Ela rotulou as últimas garantias dos EUA de que Assange poderia apoiar-se nas proteções da Primeira Emenda no julgamento como “palavras flagrantes e evasivas”, numa declaração feita em 16 de abril.

“A nota diplomática não faz nada para aliviar a extrema angústia da nossa família relativamente ao seu futuro – a sua sombria expectativa de passar o resto da sua vida isolado numa prisão dos EUA por publicar jornalismo premiado”, disse ela.

Nick Vamos, chefe da área de crime empresarial do escritório de advocacia Peters & Peters e ex-chefe de extradição do Crown Prosecution Service do Reino Unido, disse à CNN que do outro lado da moeda alguns podem sugerir que “você deveria permitir que o sistema judicial siga até a sua conclusão” sem ser influenciado por protestos de apoiadores.

A equipe de Assange argumenta que ele está sendo extraditado por razões políticas e que a transferência para os EUA viola a Convenção Europeia dos Direitos Humanos. Esta é uma afirmação apoiada por especialistas independentes.

A Relatora Especial da ONU sobre Tortura, Alice Jill Edwards, apelou em fevereiro ao governo britânico para suspender uma possível extradição e reiterou as suas preocupações sobre a aptidão de Assange e “o potencial para ele receber uma sentença totalmente desproporcional nos Estados Unidos”.

Assinalando os cinco anos de Assange em Belmarsh, a Secretária-Geral da Anistia Internacional, Agnès Callamard, alertou que se ele for extraditado, “estaria em risco de abusos graves, incluindo confinamento solitário prolongado, o que violaria a proibição da tortura ou de outros maus-tratos”.

Callamard acrescentou que não se pode confiar nas garantias dos EUA sobre o seu tratamento, pois estão “cheias de lacunas”.

Repercussões de longo alcance

Para além dos custos pessoais para Assange, muitos manifestaram preocupação com as implicações mais amplas para a liberdade de imprensa em todo o mundo caso ele seja enviado para os EUA.

Cinco organizações internacionais de comunicação social que colaboraram com Assange apelaram ao governo dos EUA para pôr fim à acusação contra ele por publicar material confidencial.

Numa carta de 2022, representantes do The New York Times, do Guardian, do Le Monde, do El País e do Der Spiegel argumentaram que publicar não é um crime.

“Obter e divulgar informações sensíveis quando necessário no interesse público é uma parte essencial do trabalho diário dos jornalistas. Se esse trabalho for criminalizado, o nosso discurso público e as nossas democracias ficarão significativamente mais fracos”, afirma a carta.

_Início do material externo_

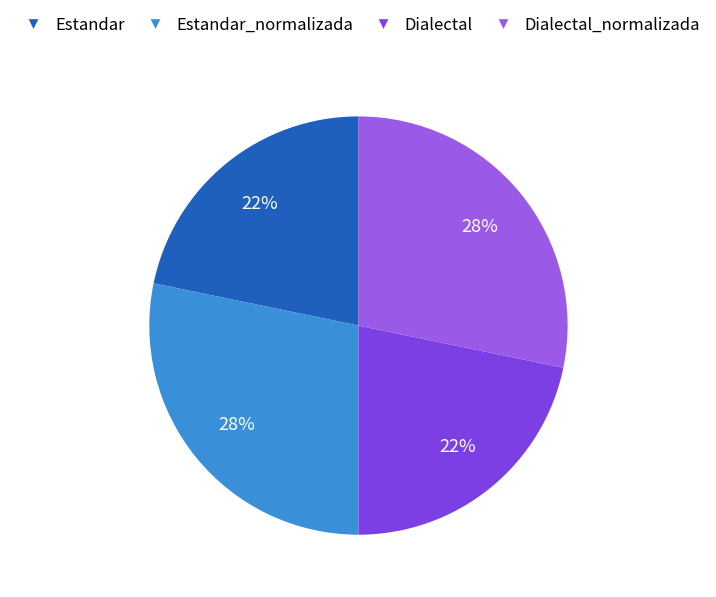

Count the number of slices in the pie.

4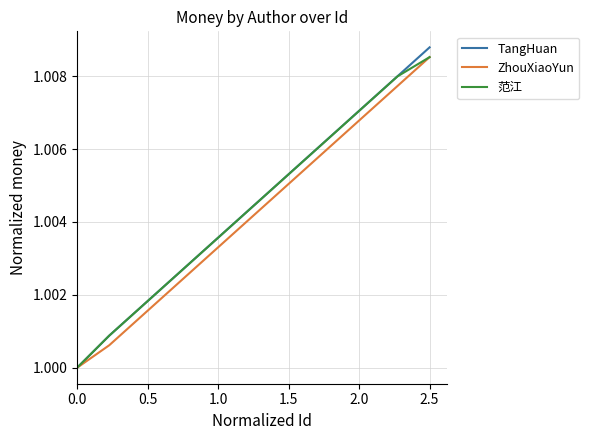

Which series has the largest range (max minus min)?

TangHuan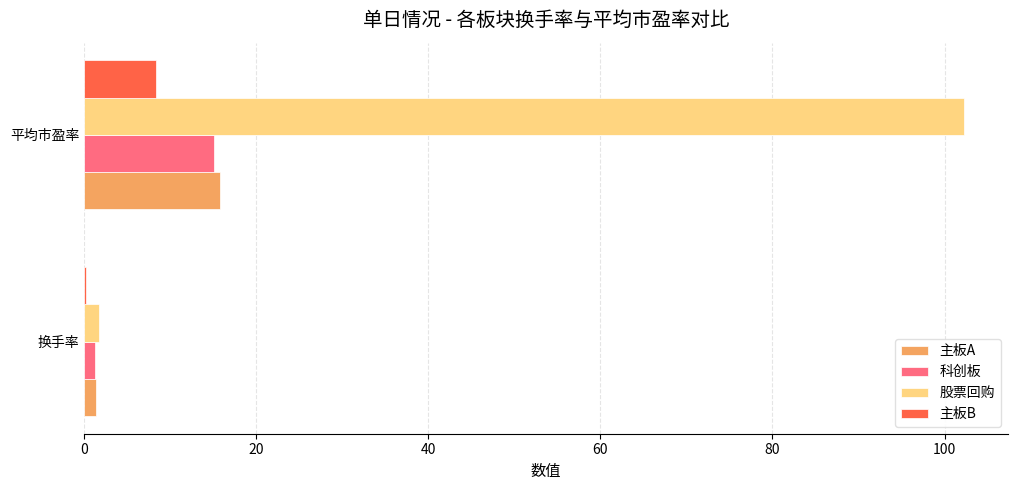

How many values in the 主板B series exceed 8?

1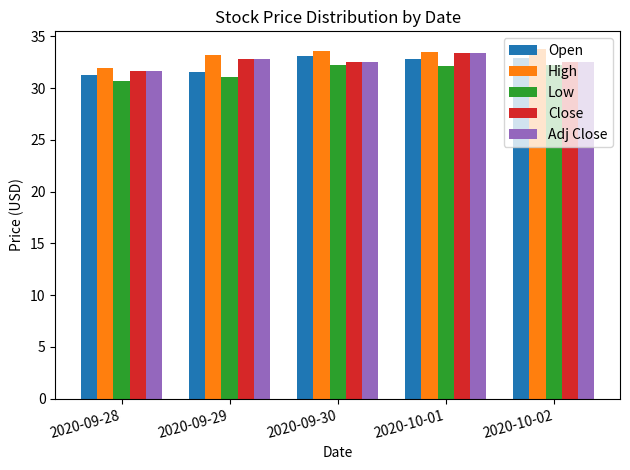

What is the smallest value displayed?

30.7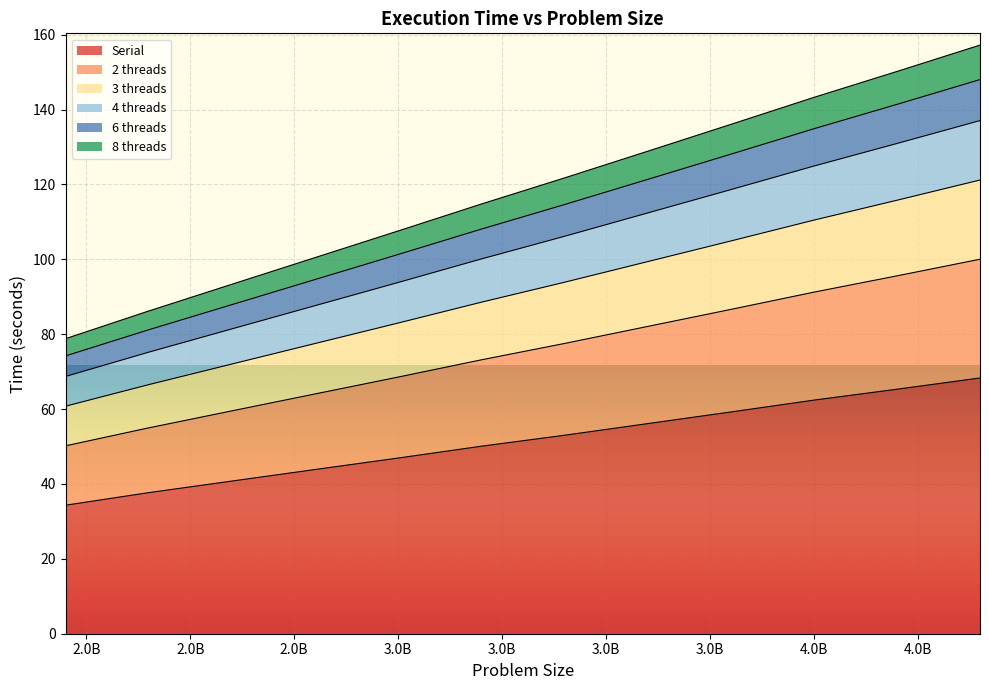

What is the total value across all series at 3.0B?

107.6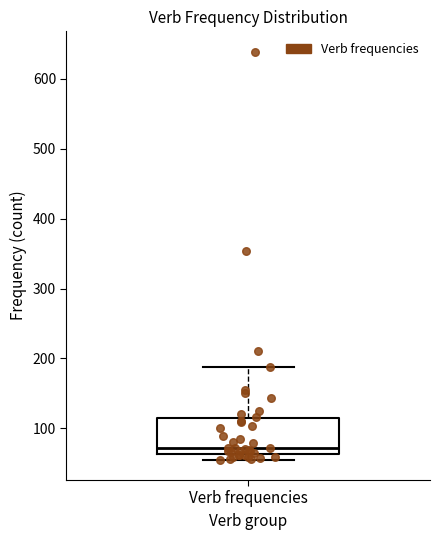

Read this box plot against the y-axis: the position of the median line, the range covered by the box, and the ends of both whiskers. The values are not printed on the chart, so give them approximately, as read against the axis.

median 70, box 60 to 110, whiskers 60 (just below the box's lower edge) to 190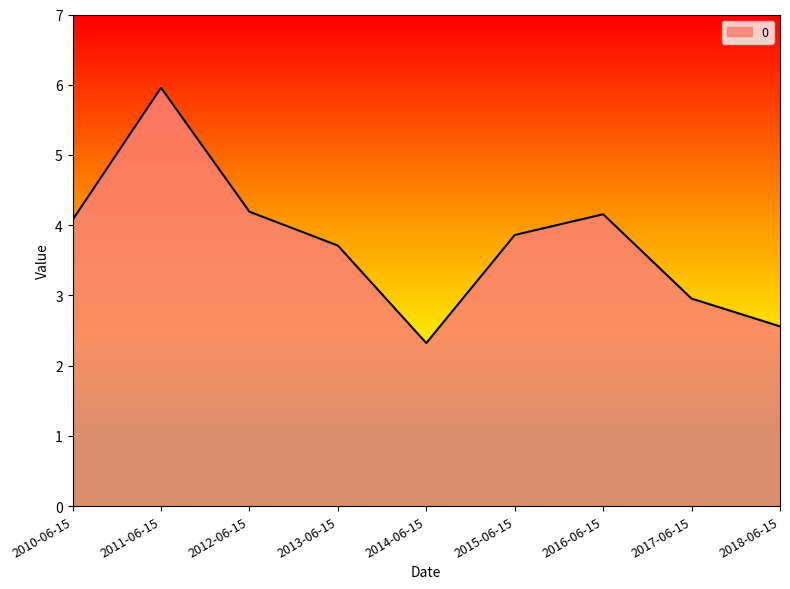

The chart shows a value of 3.9 at 2015-06-15. True or false?

True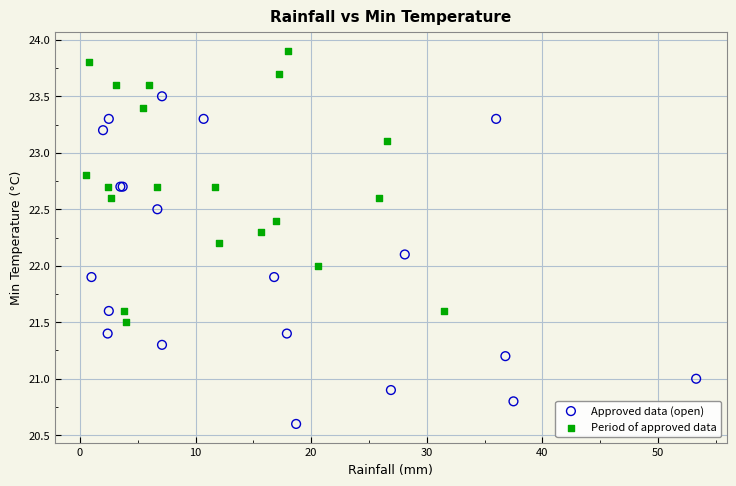

Which series reaches the minimum Y coordinate?

Approved data (open)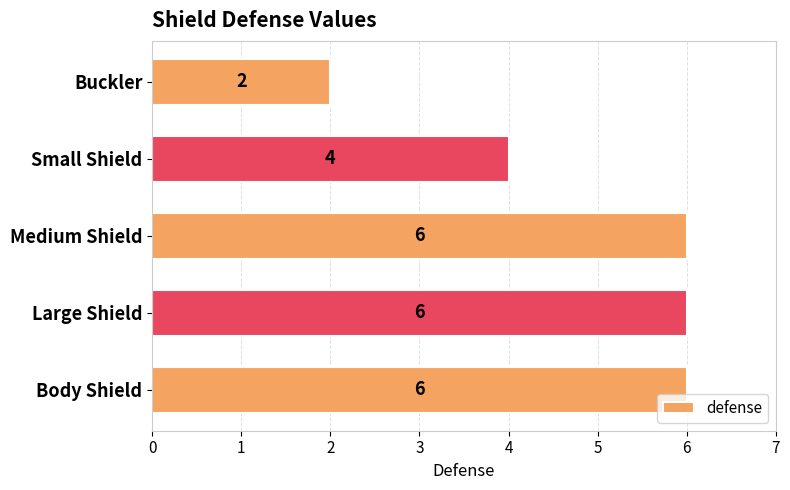

How many values are between 4 and 6?

4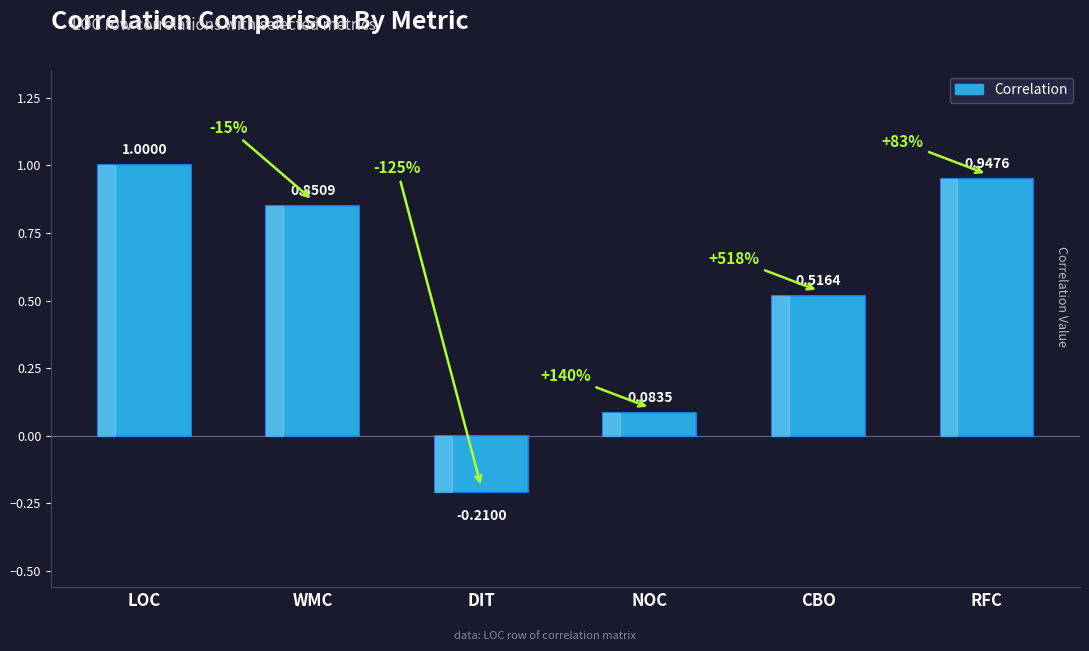

What is the sum of all values?

3.2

Jameel Jaffer, diretor executivo do Instituto Knight da Primeira Emenda da Universidade de Columbia, disse que qualquer pessoa que se preocupe com a liberdade de imprensa não deveria ser consolada pelas garantias da Primeira Emenda oferecidas pelos advogados dos EUA.

Ele continuou: “E se o governo for bem sucedido, nenhum jornalista poderá voltar a publicar segredos do governo dos EUA sem arriscar a [sua] liberdade”.

*Com informações de Xiaofei Xu e Alex Stambaugh, da CNN Internacional

Este conteúdo foi criado originalmente em inglês.